The show will be performed in Goodson Chapel at 8 p.m. on Friday and Saturday, and at 2:30 p.m. on Sunday. The run time is 1 hour.
“Rehearsals started on January 18, the Wednesday right after winter break,” said Sarah Celec, director of The Vagina Monologues and Brandt Student Center Event Services manager and lover of worshiping arts. “The process has been hectic because it’s been short, but also fun and exciting.
“The Vagina Monologues is a series of monologues that come with some rules from the author,” said Celec. “The rules are that you have to include as many women as possible.” This year’s cast consists of 28 women of all shapes, sizes, races, religions, ages, and cultural backgrounds.
Celec said the show is about “a diverse group of women coming together to talk about something that is extremely important: happy and traumatic things that have happened to their vaginas. It brings a taboo subject to light.”
“The Vagina Monologues is about empowerment of women,” said Olivia Baker, a senior music education major. “It raises ideas and thoughts that aren’t typically shared out loud with people.”
“I’ve always been passionate about talking about vaginas,” said Celec. “We need to be in a place where we don’t need to put on a show to talk about vaginas. If continuing to produce a show like this allows women to openly talk about their vaginas, then maybe my daughter will be able to keep the five-year-old innocence that she has now when she talks about her vagina. Society teaches little girls to be ashamed of that part of their body, so my goal is to make my daughter feel powerful and strong and this can only happen if we continue to talk about it.”
Baker said, “The Vagina Monologues is such good advocacy for so many issues that don’t ever get the light of day and the women who face them. I wish more people saw this show.”
“Goodson Chapel feels like home to me,” said Celec. “It is powerful that we perform a show called the Vagina Monologues in a place that is associated with God and religion. There is such healing and wholeness in the idea that women’s vaginas are sacred and we are performing this show in a sacred place.”

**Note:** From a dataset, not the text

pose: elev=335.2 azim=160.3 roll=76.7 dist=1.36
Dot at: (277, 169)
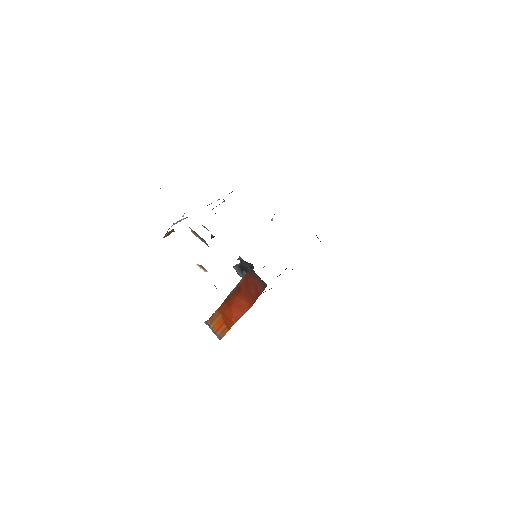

This show has been officially performed at Shenandoah for two years, but each year is different, according to Celec.
“I have never cast the same person in the same piece,” she said. “There’s always a fresh new take for each monologue because everyone interprets a monologue differently. There are also different elements with the staging, lighting, and music.”
“The Vagina Monologues is different all over the world, wherever you go,” said Celec. “It continues to be a powerful piece of social justice theatre that impacts the world.”
Tickets can be purchased in the Not Just Women’s Center and at the door before the show. The cost is $1 for Shenandoah students, $5 for Shenandoah faculty and staff, and $10 for anybody else. All proceeds benefit the Winchester branch of the Laurel Center, a center for stopping domestic and sexual violence.